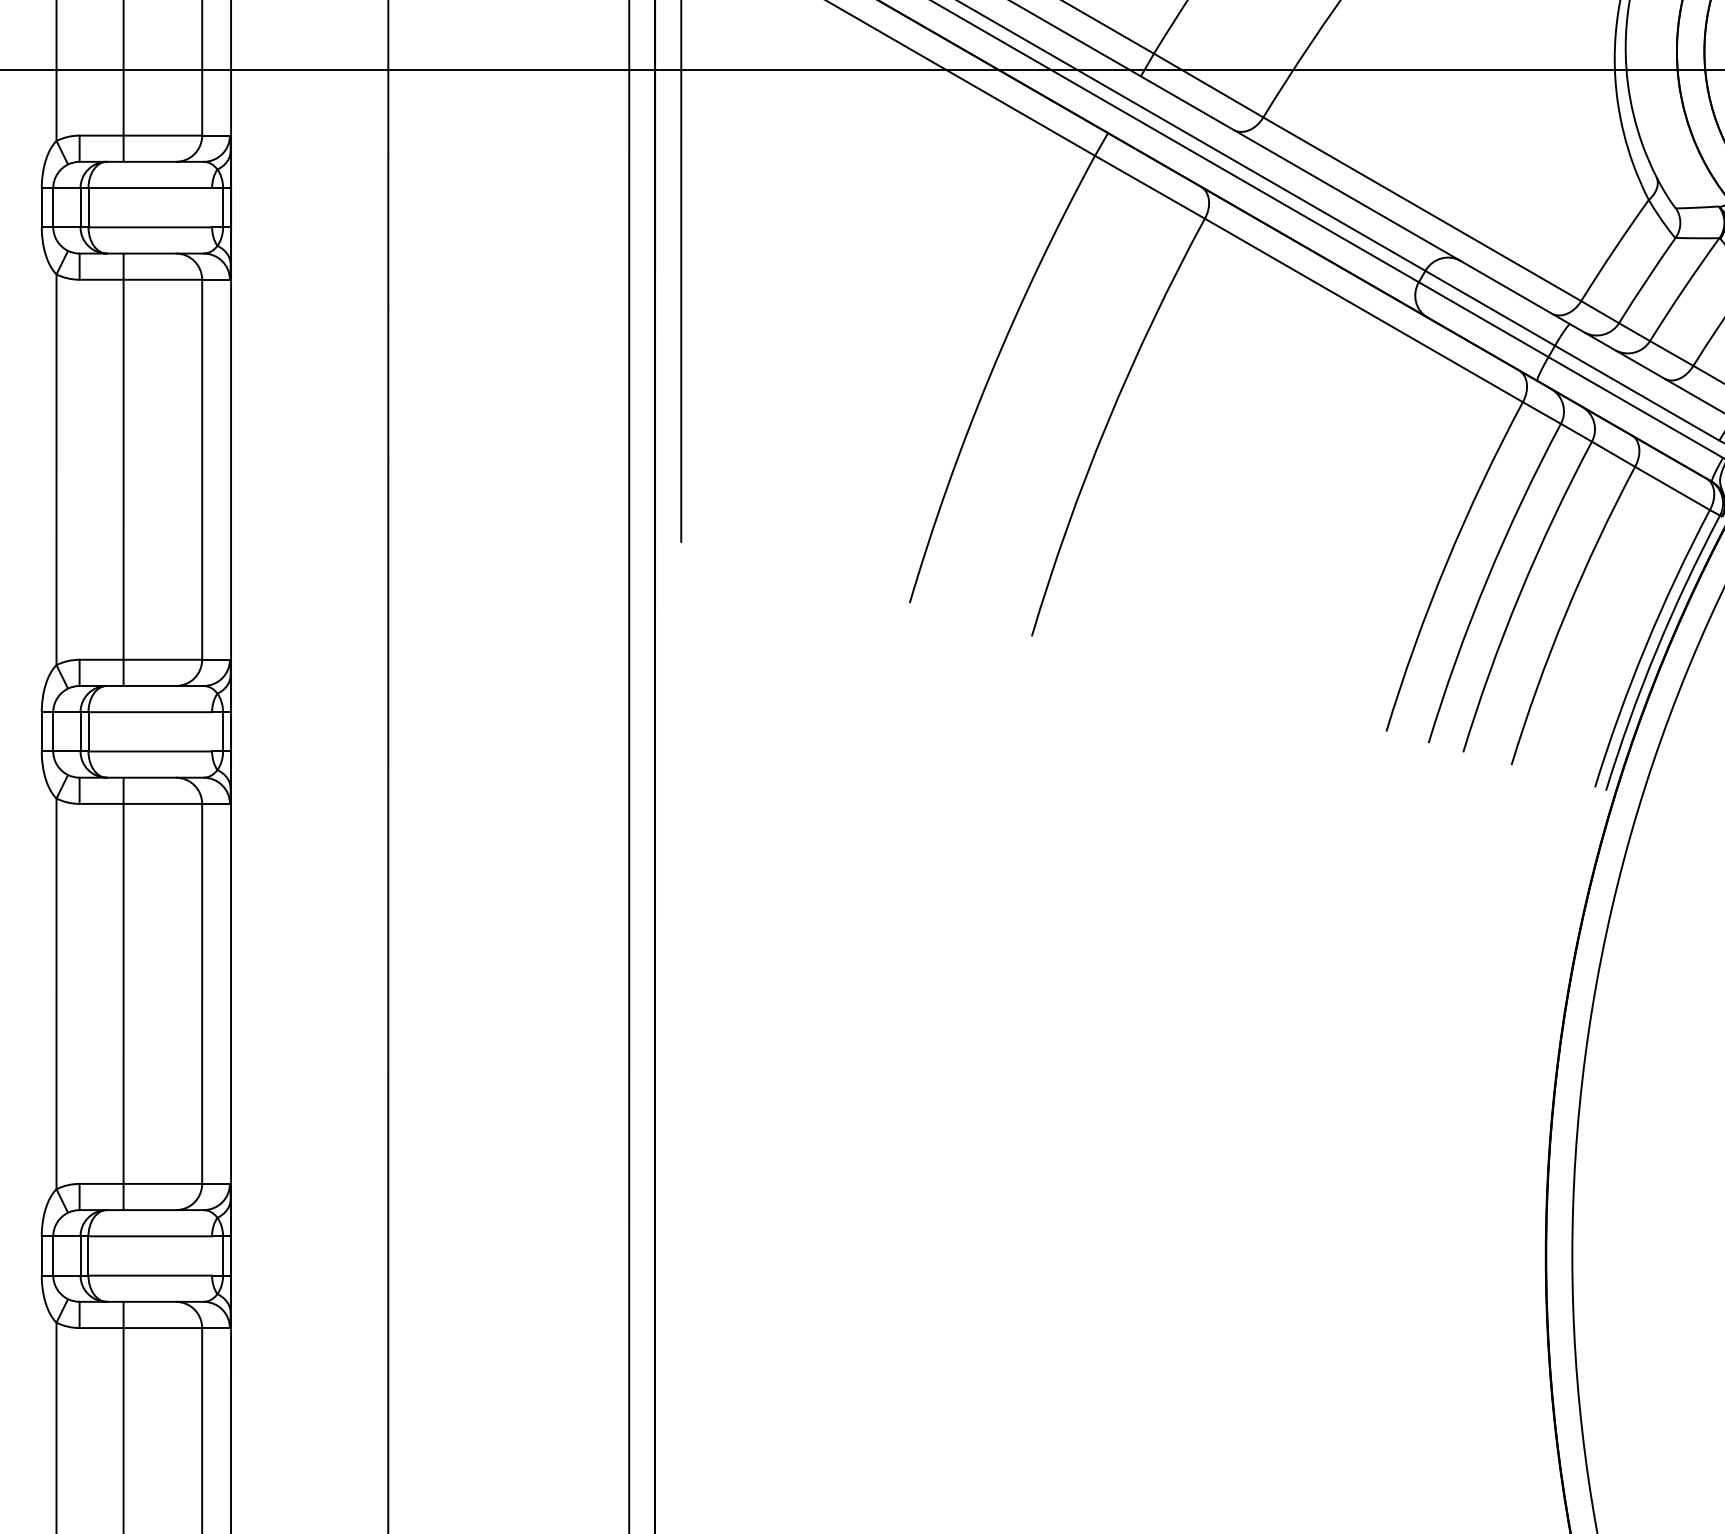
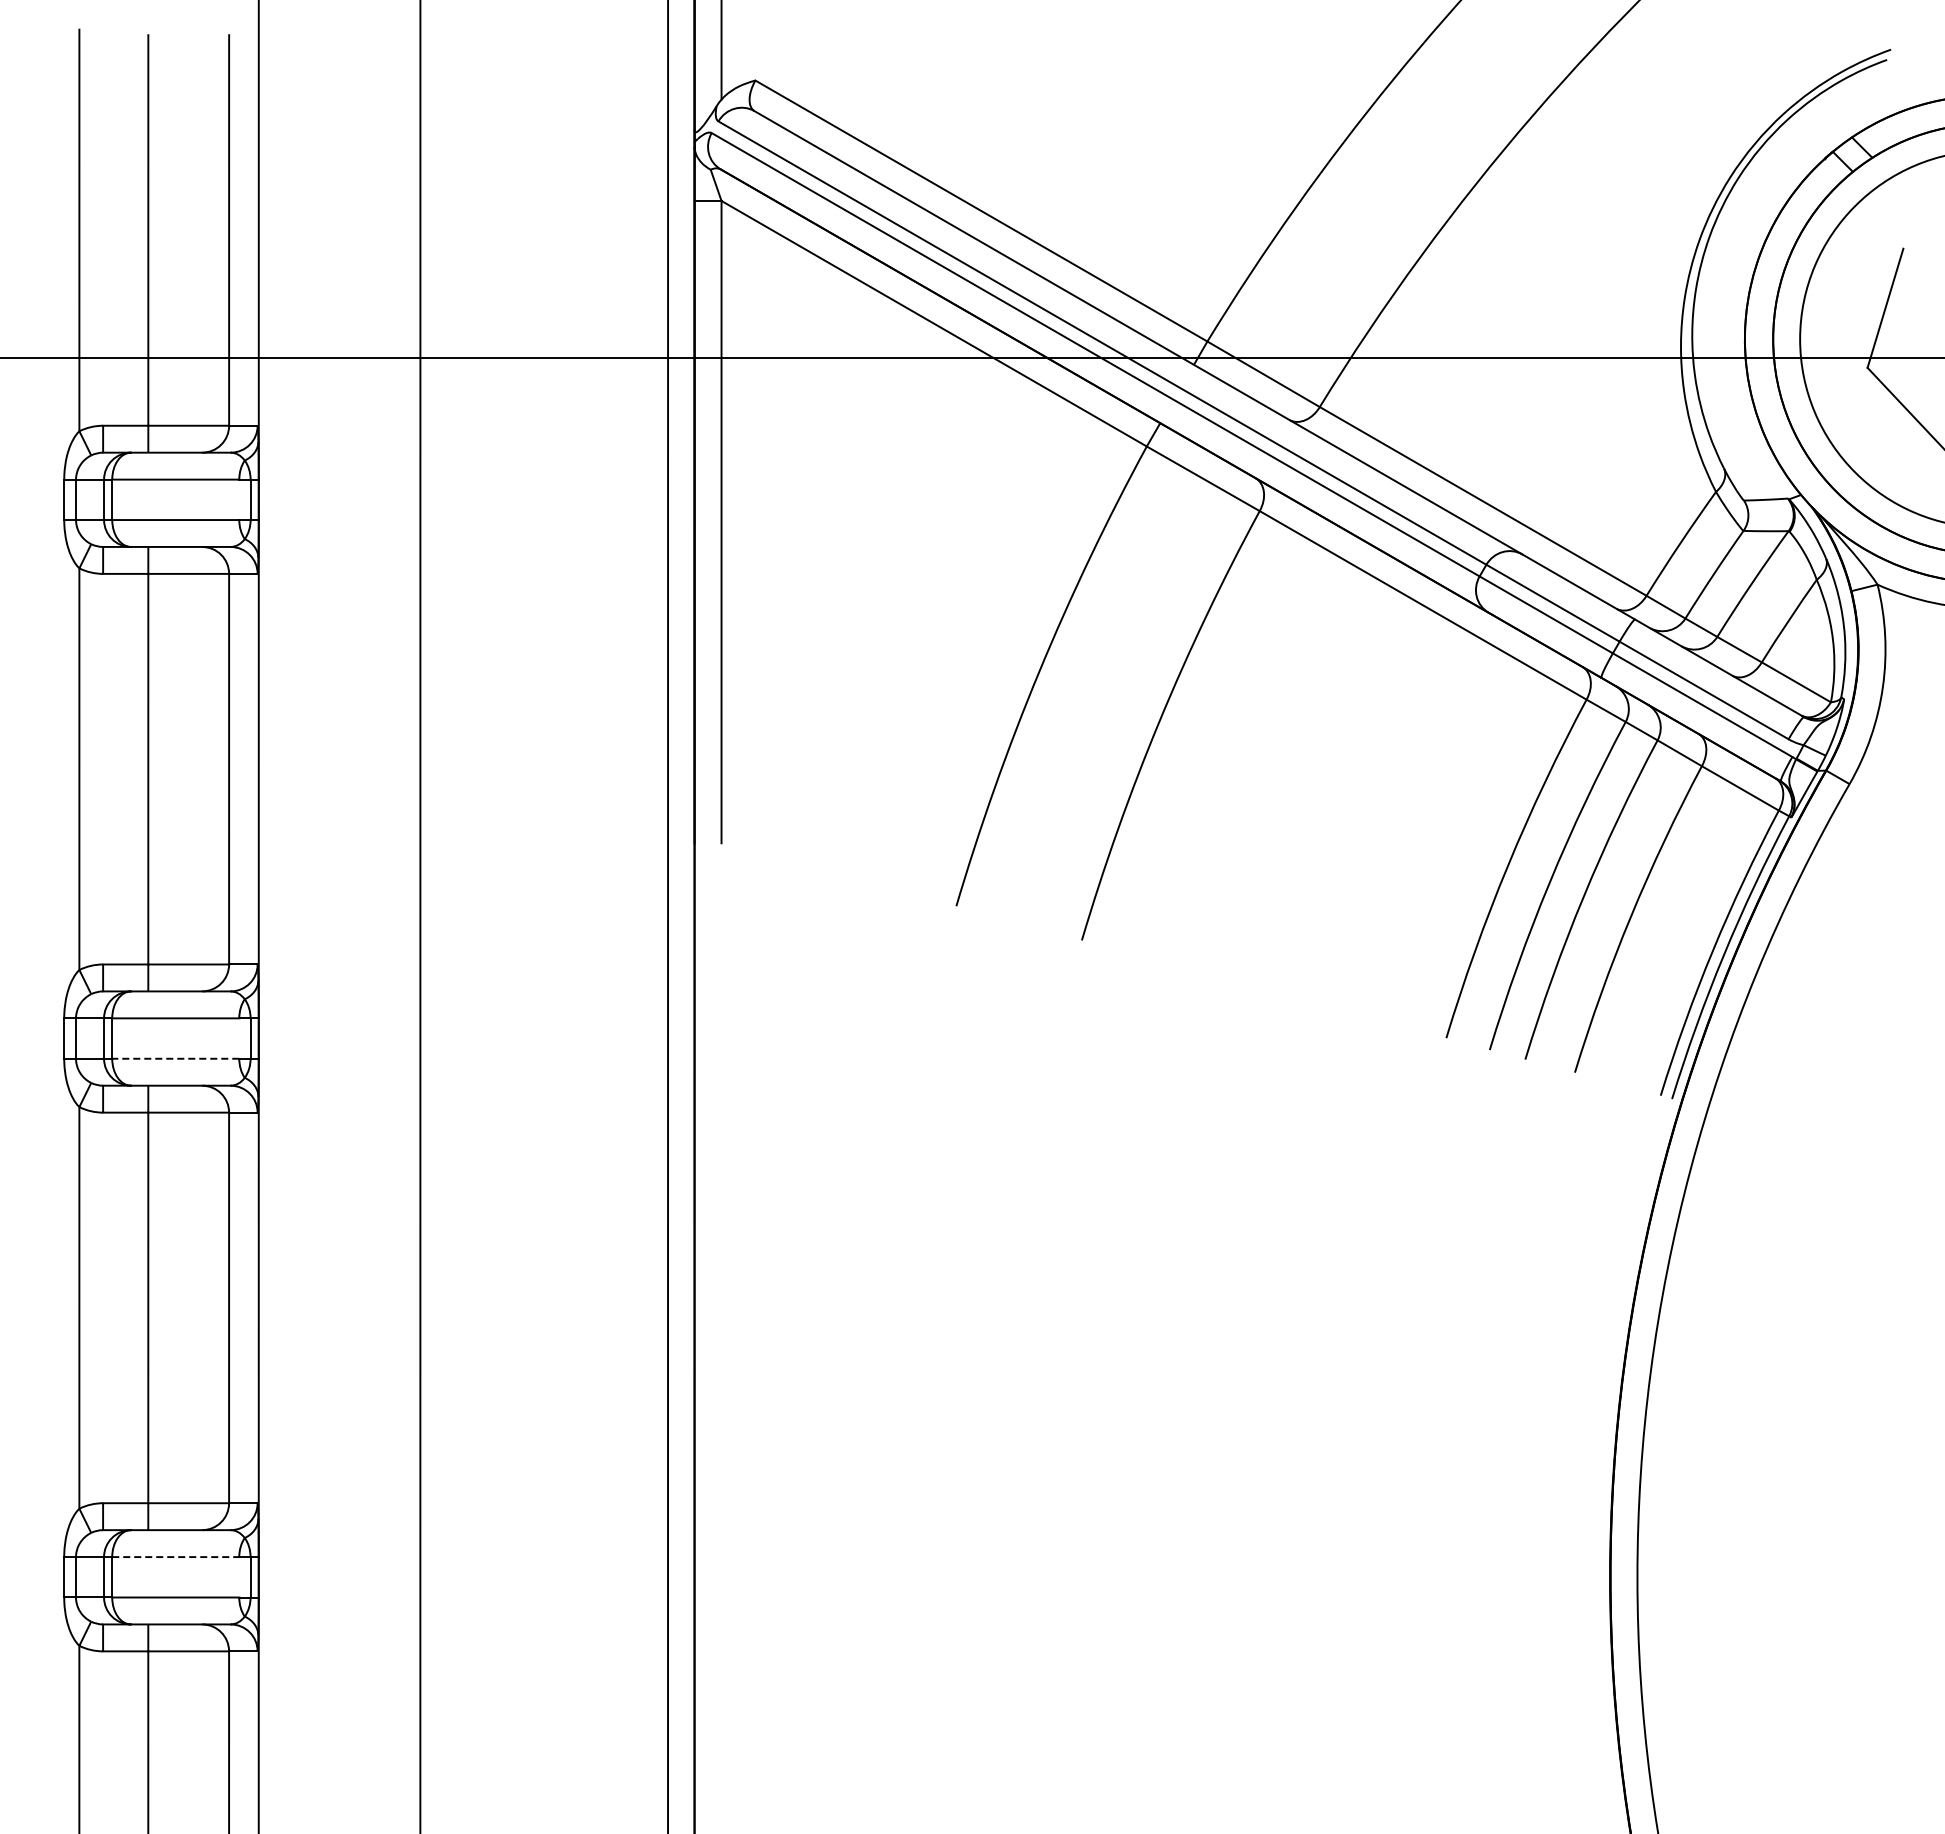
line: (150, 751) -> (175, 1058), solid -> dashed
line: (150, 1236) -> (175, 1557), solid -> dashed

***

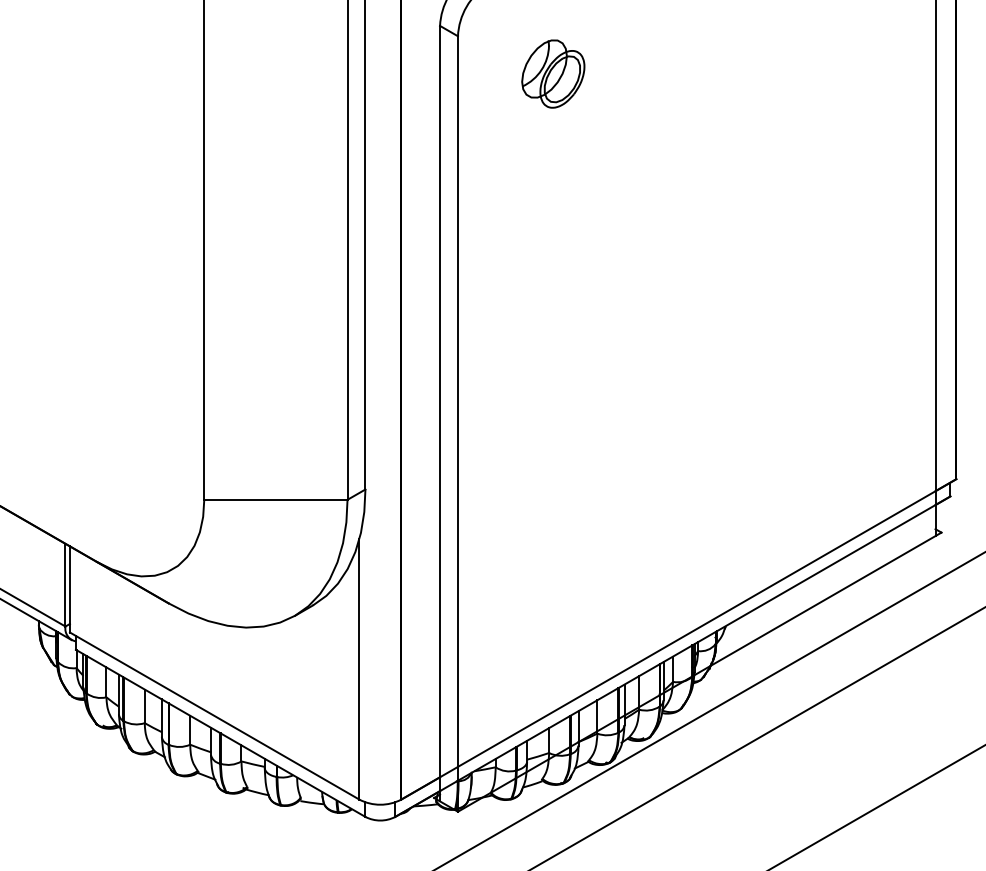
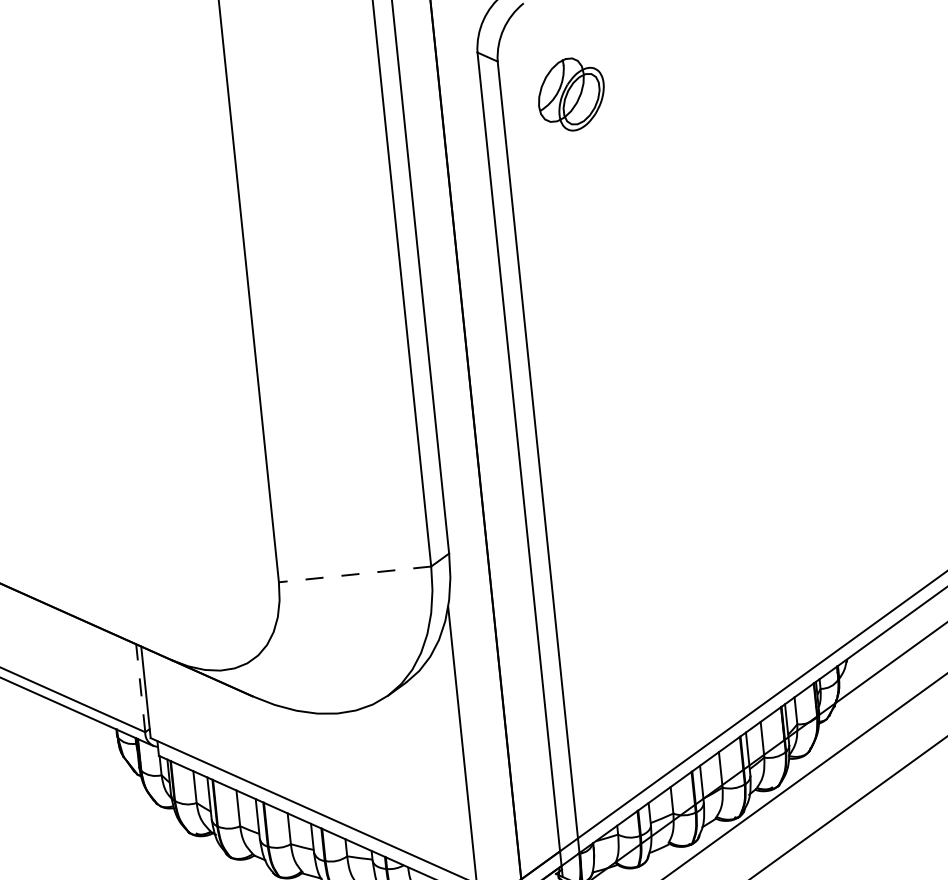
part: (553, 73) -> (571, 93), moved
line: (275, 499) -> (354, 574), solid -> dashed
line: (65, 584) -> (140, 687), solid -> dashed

***

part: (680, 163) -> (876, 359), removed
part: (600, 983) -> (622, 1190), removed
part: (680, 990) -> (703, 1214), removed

***

### WHAT IS REQUIRED
Search the records for the word "solid" and copy out every line that holds it.

### OUTPUT OF THE TASK
line: (150, 751) -> (175, 1058), solid -> dashed
line: (150, 1236) -> (175, 1557), solid -> dashed
line: (275, 499) -> (354, 574), solid -> dashed
line: (65, 584) -> (140, 687), solid -> dashed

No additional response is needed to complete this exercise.